— START OF Text —

Trip Report-Day Five, Seville Spain




We decided not to take the toll highway so navigating the country roads was a wee bit taxing.



We stopped at one point to take pictures in each direction of this beautiful valley. The landscape reminded us of the hills of Tuscany.

But the views of the countryside from the car were worth the extra trouble.


Just before we turned onto the highway to Seville, we saw this scene which quite frankly astounded us!

The highway up to Spain was direct and fast but navigating the streets of old Seville was frustrating.

To top it off, when we finally found our hotel, we discovered that we had left our passports in the car. D walked back to the car to fetch them.


As I waited for D’s return I took this picture through our hotel front door to the cathedral.



This was the view from our room!


The room was teensy. One wall was immediately to the left and the window immediately to the right, but we were delighted with its location.




We had a quick lunch of patatas bravas and paella for 2. I thought that it as too expensive at 36 Euros and I was not overly impressed with it or the potatoes. But all of our meals couldn’t be home runs!


D and I had thought that the Cathedral was the third largest Gothic cathedral in the world behind St. Peter’s in Rome and St. Paul’s in London (both of which we have visited) but as I look at a brochure from the cathedral now, it states that with the dimensions of 126 m length, 83 m wide, 27 m high and the 96 m of the Giralda tower, the Seville Cathedral is the largest Gothic cathedral in the world.

— END OF Text —

Tasks to carry out:
1/ In the Seville trip report, what did the lunch of patatas bravas and paella for two cost?
2/ Continue the Seville trip report from its final sentence.

— START OF Listed records —

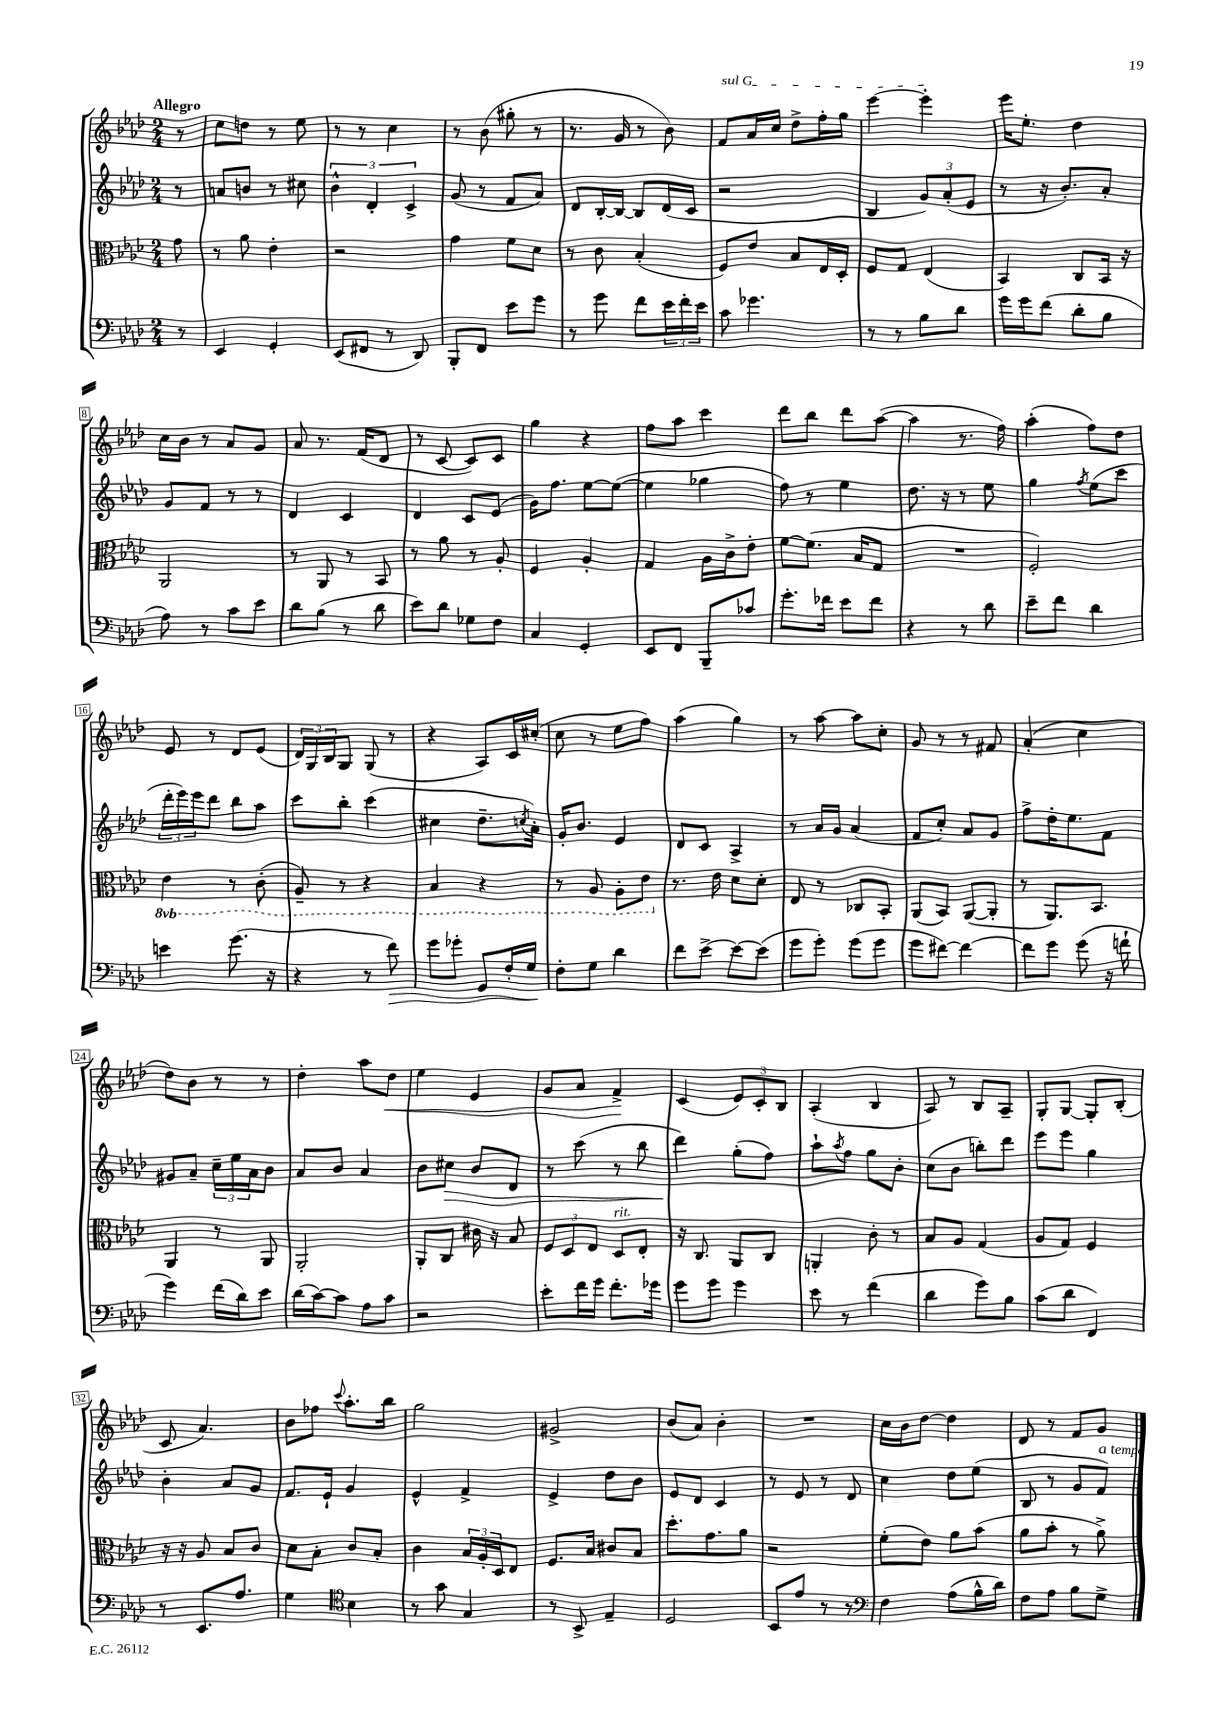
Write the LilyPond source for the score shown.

<<
\new StaffGroup <<
\new Staff = "s0" {
    \clef treble \key aes \major \numericTimeSignature \time 2/4 \partial 8 \tempo "Allegro"
    r8 |
    c''8 d''8 r8 ees''8 |
    r8 r8 c''4 |
    r8 bes'8( gis''8-. r8 |
    r8. g'16 r8 bes'8) |
    \once \override TextSpanner.bound-details.left.text = \markup { \italic "sul G" } f'8\startTextSpan aes'16 c''16 des''8-> f''16-. g''16 |
    ees'''4~ ees'''4-.\stopTextSpan |
    ees'''16 ees''8.-. des''4 |
    c''16 bes'16 r8 aes'8 g'8 |
    aes'8 r8. f'16( des'8 |
    r8 c'8~ c'8) c'8 |
    g''4 r4 |
    f''8 aes''8 c'''4 |
    des'''8 bes''8 des'''8 aes''8~( |
    aes''4 r8. f''16) |
    aes''4-.( f''8) des''8 |
    ees'8 r8 des'8 ees'8( |
    \tuplet 3/2 { des'16) g16 bes16 } g8 g8( r8 |
    r4 aes8) c'16 cis''16-.( |
    c''8 r8 ees''8 f''8) |
    aes''4( g''4) |
    r8 aes''8~ aes''8 c''8-. |
    g'8 r8 r8 fis'8 |
    aes'4-.( c''4 |
    des''8) bes'8 r8 r8 |
    des''4-. aes''8 des''8\< |
    ees''4 ees'4 |
    g'8 aes'8 f'4->\! |
    c'4( \tuplet 3/2 { ees'8) c'8-. bes8 } |
    aes4-.( bes4 |
    aes8) r8 bes8 aes8-- |
    g8-. g8~ g8-. bes8-.( |
    c'8 aes'4.) |
    bes'8 fes''8 \appoggiatura { c'''8 } aes''8.-. bes''16 |
    g''2 |
    gis'2-> |
    bes'8( aes'8) bes'4-. |
    R2 |
    c''16 bes'16 des''8~ des''4 |
    des'8 r8 f'8 g'8 \bar "|." |
}
\new Staff = "s1" {
    \clef treble \key aes \major \numericTimeSignature \time 2/4 \partial 8
    r8 |
    a'8 b'8 r8 cis''8 |
    \tuplet 3/2 { bes'4-^ des'4-. c'4-> } |
    g'8( r8 f'8 aes'8) |
    des'8 bes16~-. bes16~ bes8 des'16( c'16 |
    r2 |
    bes4 \tuplet 3/2 { g'8) aes'8-.( ees'8 } |
    r8 r16 bes'8.-.) aes'8-. |
    g'8 f'8 r8 r8 |
    des'4 c'4 |
    des'4 c'8 ees'8( |
    g'16) f''8. ees''8~ ees''8~( |
    ees''4 ges''4 |
    f''8) r8 ees''4 |
    des''8. r16 r8 ees''8 |
    g''4 \acciaccatura { f''8 } ees''8( c'''8 |
    \tuplet 3/2 { des'''16-. ees'''16) ees'''16 } des'''8 bes''8 aes''8 |
    c'''8 bes''8-. c'''4( |
    cis''4 des''8.-- \acciaccatura { c''8 } aes'16-.) |
    g'16-. bes'8. ees'4 |
    des'8 c'8 aes4-> |
    r8 aes'16 g'16 aes'4( |
    f'8 c''8-.) aes'8 g'8 |
    f''8-> des''16-. ees''8. f'8 |
    gis'8 aes'8-- \tuplet 3/2 { c''16-- ees''16 aes'16 } bes'8 |
    aes'8 bes'8 aes'4 |
    bes'8 cis''8\> bes'8 des'8 |
    r8 c'''8( r8 bes''8 |
    des'''4\!) g''8-.( f''8) |
    aes''8-! \acciaccatura { aes''8 } f''8 g''8 bes'8-. |
    c''8( bes'8 b''8-.) des'''8 |
    ees'''8 ees'''8 g''4 |
    bes'4-. aes'8 g'8 |
    f'8. ees'16-! g'4 |
    ees'4-^ f'4-> |
    ees'4-> des''8 bes'8 |
    ees'8 des'8 c'4 |
    r8 ees'8 r8 des'8 |
    c''4 des''8 ees''8( |
    bes8 r8 g'8 f'8^\markup { \italic "a tempo" }) \bar "|." |
}
\new Staff = "s2" {
    \clef alto \key aes \major \numericTimeSignature \time 2/4 \set Staff.ottavationMarkups = #ottavation-simple-ordinals \partial 8
    g'8 |
    r8 aes'8 ees'4-. |
    r2 |
    g'4 f'8 des'8 |
    r8 c'8 bes4-.( |
    f8) ees'8 bes8 ees16 des16-. |
    f8 g8 ees4( |
    bes,4) c8 bes,16 r16 |
    aes,2 |
    r8 aes,8 r8 bes,8 |
    r8 aes'8 r8 aes8-. |
    f4 aes4-. |
    g4 aes16 c'16-> ees'8-. |
    f'8~ f'8.( bes16 g8 |
    R2 |
    f2-.) |
    \ottava #-1 ees4 r8 c8-.( |
    aes,8--) r8 r4 |
    bes,4 r4 |
    r8 aes,8 aes,8-. ees8 \ottava #0 |
    r8. ees'16 des'8 des'8-. |
    ees8 r8 ces8 bes,8-. |
    aes,8( bes,8) aes,8~( aes,8-. |
    r8 aes,8.) bes,8. |
    aes,4 r8 aes,8 |
    aes,2-. |
    aes,8-. c8 cis'16 r16 bes8 |
    \tuplet 3/2 { f8 des8 ees8 } des8^\markup { \italic "rit." } ees8-. |
    r16 c8. aes,8 c8 |
    a,4-. c'8-. r8 |
    bes8 aes8 g4( |
    aes8 g8) f4 |
    r16 r16 aes8 bes8 c'8 |
    des'8 bes8-. c'8 bes8-. |
    c'4 \tuplet 3/2 { bes16 aes16-. des16 } ees8 |
    f8. bes16 cis'8 bes8 |
    des''8.-. g'8. aes'8 |
    r2 |
    f'8-.( ees'8) aes'8 bes'8( |
    aes'8 bes'8-. r8 aes'8->) \bar "|." |
}
\new Staff = "s3" {
    \clef bass \key aes \major \numericTimeSignature \time 2/4 \partial 8
    r8 |
    ees,4 g,4-. |
    ees,8( fis,8 r8 des,8) |
    bes,,8-. f,8 ees'8 g'8 |
    r8 g'8 f'8 \tuplet 3/2 { ees'16 f'16-. ees'16 } |
    c'8 ges'4. |
    r8 r8 bes8 des'8 |
    g'16 g'16 f'8( des'8-. bes8 |
    aes8) r8 c'8 ees'8 |
    des'8 bes8( r8 des'8 |
    ees'8) des'8 ges8 f8 |
    c4 g,4-. |
    ees,8 f,8 bes,,8-- ces'8 |
    g'8.-. fes'16 ees'8 fes'8 |
    r4 r8 des'8 |
    ees'8-- f'8 des'4 |
    e'4 g'8.( r16 |
    r4 r8 f'8\>) |
    g'8 ges'8-. g,8 f16-. g16\! |
    f8-. g8 des'4 |
    f'8 ees'8~-> ees'8~ ees'8( |
    g'8 g'8-.) g'8( g'8 |
    g'8 fis'8~) fis'4~ |
    fis'8 g'8 g'8( r16 f'16-! |
    g'4) f'16( des'16) ees'8 |
    des'16( c'16~) c'8 aes8 c'8 |
    r2 |
    ees'8-. f'16 g'16 f'8.-. ges'16 |
    g'8 g'8 g'4 |
    ees'8 r8 f'4( |
    des'4 g'8) bes8 |
    c'8( des'8 f,4) |
    r8 ees,8. aes8. |
    g4 \clef tenor bes4 |
    r8 g'8 g4 |
    r8 bes,8-> ees4-- |
    des2 |
    bes,8 ees'8 r8 r8 |
    \clef bass f4 aes8( bes16-^ des'16) |
    f8 aes8 bes8 g8-> \bar "|." |
}
>>
>>
\layout { \context { \Score \override BarNumber.stencil = #(make-stencil-boxer 0.1 0.3 ly:text-interface::print) } }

— END OF Listed records —

Task-by-task outputs:
1/ 36 Euros.

2/
The most fascinating aspect of the building itself was the fact that in 1184 it was built as a mosque. It was consecrated as a cathedral in 1248 and the construction of the Gothic architecture took place from 1434 – 1517.



We were definitely impressed with the grandeur of the building but what I especially loved were the tiny details, like the three cherub angels above.


The vision of St. Anthony by Murillo.


The tomb of Christopher Columbus by Arturo Melida.


The crucifix.


Clerical vestments.


The Giralda Tower was designed by Ben Basso also in the 12th century.




The night views of the tower were also exquisite.



The orange tree courtyard dates back to the 12th century. We could not believe this quiet sanctuary was smack in the centre of this bustling city.

We took a Devour tappas and wine tour that evening. Stay tuned.

Kath’s quote: “A rock pile ceases to be a rock pile the moment a single man contemplates it, bearing within him the image of a cathedral”. -Antoine de Saint-Exupery


Love never fails.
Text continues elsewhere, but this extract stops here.